◆ **WHAT TO WORK ON**:
**a)** From the news item on the Duke chemotherapy study, set down word for word the part that begins at the words "A new study" and stops after "used chemotherapy drugs.".
**b)** According to the news item on the Duke chemotherapy study, why could predicting tumor response make a big difference for patients with late-stage lung cancer? Answer in one to three sentences.
**c)** Write what comes next in the news item on the Duke chemotherapy study, picking up after its final sentence.

━━ GIVEN PASSAGE

A new study led by researchers from the Duke University Comprehensive Cancer Center and the Duke Institute for Genome Sciences & Policy (IGSP) found distinct differences in the susceptibility different tumors have to widely used chemotherapy drugs.

"We were able to predict which tumors would be most likely to respond to standard first-line therapy and which would respond better to what has traditionally been a second-line therapy, based on gene expression profiling," said David Hsu, M.D., Ph.D. an oncologist at Duke and lead author on the publication. "This represents a big step in the move toward individualized medicine. This could also make a huge difference in the treatment of patients with late-stage lung cancer, as most of these patients gain the most benefit from their initial treatment strategy."

The researchers published their findings in the October 1, 2007 issue of the Journal of Clinical Oncology. The study was funded by the Jimmy V Foundation and the National Cancer Institute.

━━━━
━━ RECORDS

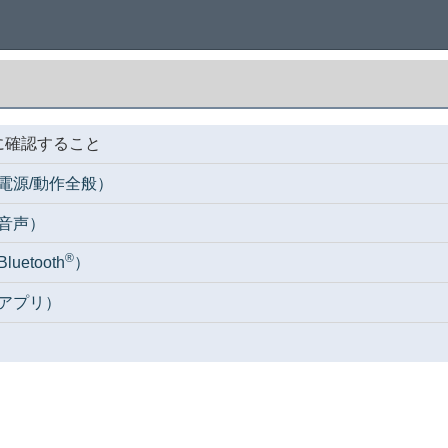
に確認すること
電源/動作全般）
音声）
®
etooth
）
アプリ）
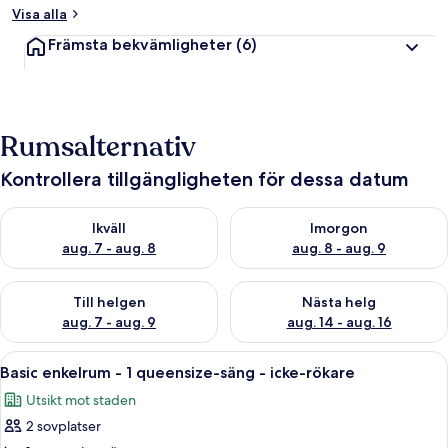
Visa alla
Främsta bekvämligheter
(6)
Rumsalternativ
Kontrollera tillgängligheten för dessa datum
Kontrollera tillgängligheten för ikväll aug. 7 - aug. 8
Kontrollera tillgängligheten f
Ikväll
Imorgon
aug. 7 - aug. 8
aug. 8 - aug. 9
Kontrollera tillgängligheten för den här helgen aug. 7 - aug. 9
Kontrollera tillgängligheten fö
Till helgen
Nästa helg
aug. 7 - aug. 9
aug. 14 - aug. 16
Öppna
Gratis wi-fi
11
Basic enkelrum - 1 queensize-säng - icke-rökare
alla
Utsikt mot staden
foton
2 sovplatser
för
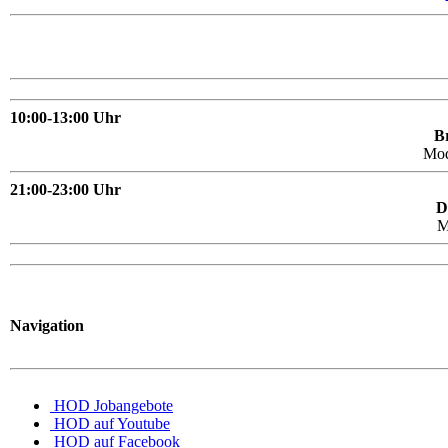
10:00-13:00 Uhr
Br
Mo
21:00-23:00 Uhr
D
M
Navigation
HOD Jobangebote
HOD auf Youtube
HOD auf Facebook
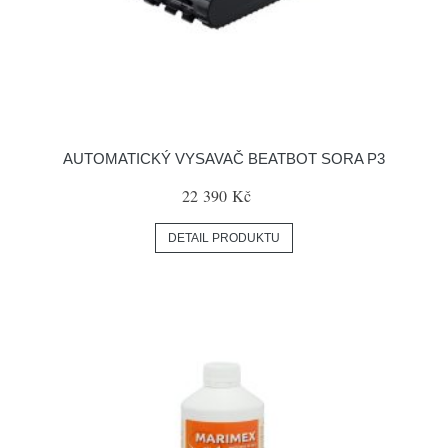
AUTOMATICKÝ VYSAVAČ BEATBOT SORA P3
22 390 Kč
DETAIL PRODUKTU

━━━━

◆ **ANSWERS TO THE EXERCISES**:
**a)**
A new study led by researchers from the Duke University Comprehensive Cancer Center and the Duke Institute for Genome Sciences & Policy (IGSP) found distinct differences in the susceptibility different tumors have to widely used chemotherapy drugs.

**b)** Most patients with late-stage lung cancer gain the most benefit from their initial treatment strategy. Knowing in advance which therapy a tumor is likely to respond to could therefore change their treatment substantially.

**c)**
Researchers looked at the sensitivity of multiple cancerous cell lines to cisplatin, the most commonly used agent in the treatment of lung cancer. After determining which cell lines were responsive to cisplatin they looked at the RNA of these tumors and generated a genomic signature -- a pattern of gene expression particular to each individual sample. They were able to draw conclusions about which genes were turned on and which were turned off in these samples, and subsequently created a genomic map for cisplatin sensitivity. The genomic map was then applied to 91 non-small cell lung cancer (NSCLC) tumor samples to determine which tumors were most likely to be responsive to cisplatin, Hsu said.

"We found that tumors known to be sensitive to cisplatin expressed certain genes that were not expressed in tumors that were resistant to cisplatin," said senior author Anil Potti, M.D., an oncologist at Duke and a researcher in the IGSP. "The reverse was true, as well; genes that were not expressed in tumors resistant to cisplatin seemed to be turned on in tumors that were sensitive to it."

The important second part of this project was to come up with a therapy option for the tumors that weren't sensitive, Potti said.

"It's one thing for a doctor to tell a patient that he won't respond to cisplatin," he said, "but we have to know what to do when he asks 'what do you have for me?"

The researchers then examined several common second-line therapies, such as a drug called pemetrexed which uses a different mechanism of action to attack NSCLC tumors.

"We found the strongest inverse correlation between tumors that were sensitive to cisplatin and those that were sensitive to pemetrexed," Potti said. "This suggests that some patients who are not likely to respond to cisplatin should perhaps be treated with pemetrexed first."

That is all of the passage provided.